Data provenance can be tracked using various R packages such as RDataTracker, adapr, recordr or repo. https://www.rstudio.com/
WorkflowHub.eu is a a registry for workflows developed within EOSC-Life. It is an entirely EOSC-Life product, though co-financed by other projects. Despite the relatively recent availability it is already widely used. Search over and launch workflows directly from WorkflowHub in Galaxy.

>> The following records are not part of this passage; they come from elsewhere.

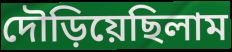
দৌড়িয়েছিলাম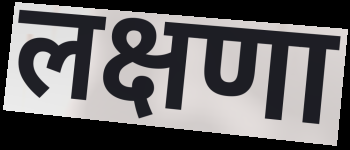
लक्षणाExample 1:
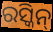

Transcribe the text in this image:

ରସ୍କିନ୍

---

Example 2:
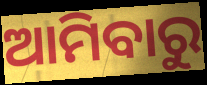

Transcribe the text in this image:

ଆମିବାରୁ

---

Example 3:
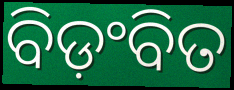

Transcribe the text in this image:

ବିଡ଼ଂବିତ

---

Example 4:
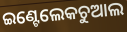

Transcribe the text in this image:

ଇଣ୍ଟେଲେକଚୁଆଲ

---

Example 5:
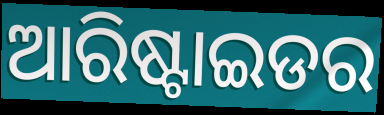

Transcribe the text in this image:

ଆରିଷ୍ଟାଇଡରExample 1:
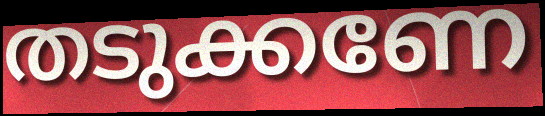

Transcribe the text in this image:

തടുക്കണേ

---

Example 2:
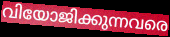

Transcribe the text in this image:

വിയോജിക്കുന്നവരെ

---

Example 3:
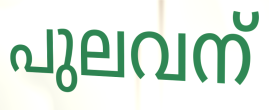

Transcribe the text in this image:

പുലവന്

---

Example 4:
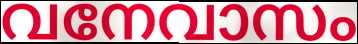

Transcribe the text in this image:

വനേവാസം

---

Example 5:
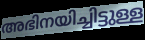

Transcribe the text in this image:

അഭിനയിച്ചിട്ടുള്ള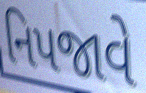
નિપજાવેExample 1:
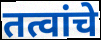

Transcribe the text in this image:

तत्वांचे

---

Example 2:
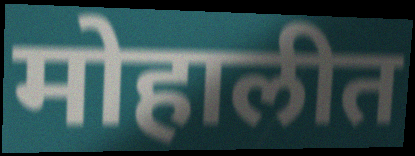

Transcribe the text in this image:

मोहालीत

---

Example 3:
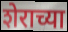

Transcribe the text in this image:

शेराच्या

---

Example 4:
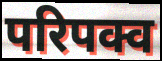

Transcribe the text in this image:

परिपक्व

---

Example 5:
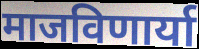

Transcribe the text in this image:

माजविणार्याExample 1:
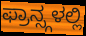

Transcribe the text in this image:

ಫ್ರಾನ್ಸ್ಗಳಲ್ಲಿ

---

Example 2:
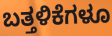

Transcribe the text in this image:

ಬತ್ತಳಿಕೆಗಳೂ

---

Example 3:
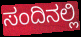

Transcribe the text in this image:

ಸಂದಿನಲ್ಲಿ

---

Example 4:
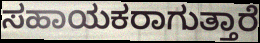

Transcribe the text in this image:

ಸಹಾಯಕರಾಗುತ್ತಾರೆ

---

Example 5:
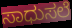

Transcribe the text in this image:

ಸಾಧುಸಲೆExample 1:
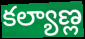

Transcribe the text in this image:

కల్యాణ్ల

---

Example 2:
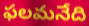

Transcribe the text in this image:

ఫలమనేది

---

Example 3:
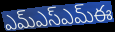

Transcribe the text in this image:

ఎమ్ఎస్ఎమ్ఈ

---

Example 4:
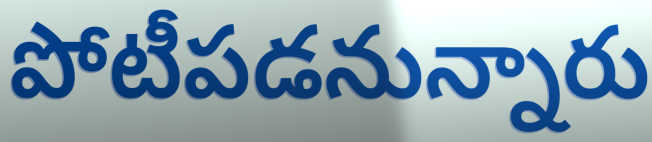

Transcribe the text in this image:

పోటీపడనున్నారు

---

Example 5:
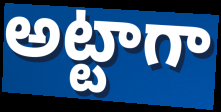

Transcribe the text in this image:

అట్టాగా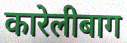
कारेलीबाग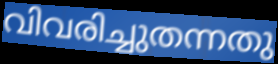
വിവരിച്ചുതന്നതു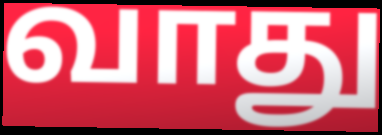
வாதுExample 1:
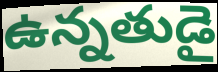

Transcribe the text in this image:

ఉన్నతుడై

LifeMonitor is a service developed in EOSC-Life WP2 to support the sustainability and reusability of published computational workflows through long-term periodic testing and workflow analysis. An early alpha version was released in May 2021. LifeMonitor focuses on workflow test monitoring and integration with WorkflowHub through RO-Crate. Life Monitor gets the test metadata from the workflow’s RO-Crate and uses them to communicate with the relevant CI services. The service already supports the submission of workflows with associated test metadata through a specialized RO-Crate profile. Test outcomes are collected and exposed via a RESTful API. Test execution results from Jenkins, Travis CI and GitHub Actions are gathered and exposed under a common interface, accessible by clients authenticated with a WorkflowHub or GitHub identity. Many new features are currently in the works, including a tighter integration with WorkflowHub, e-mail notifications of failing tests, a Web interface and tools to assist in test suite creation and workflow maintenance. The LifeMonitor team participates in the WorkflowHub Club.
RO-Crate is a community effort to establish a lightweight approach to packaging research data with their metadata. It is based on schema.org annotations in JSON-LD, and aims to make best-practice in formal metadata description accessible and practical for use in a wider variety of situations, from an individual researcher working with a folder of data, to large data-intensive computational research environments.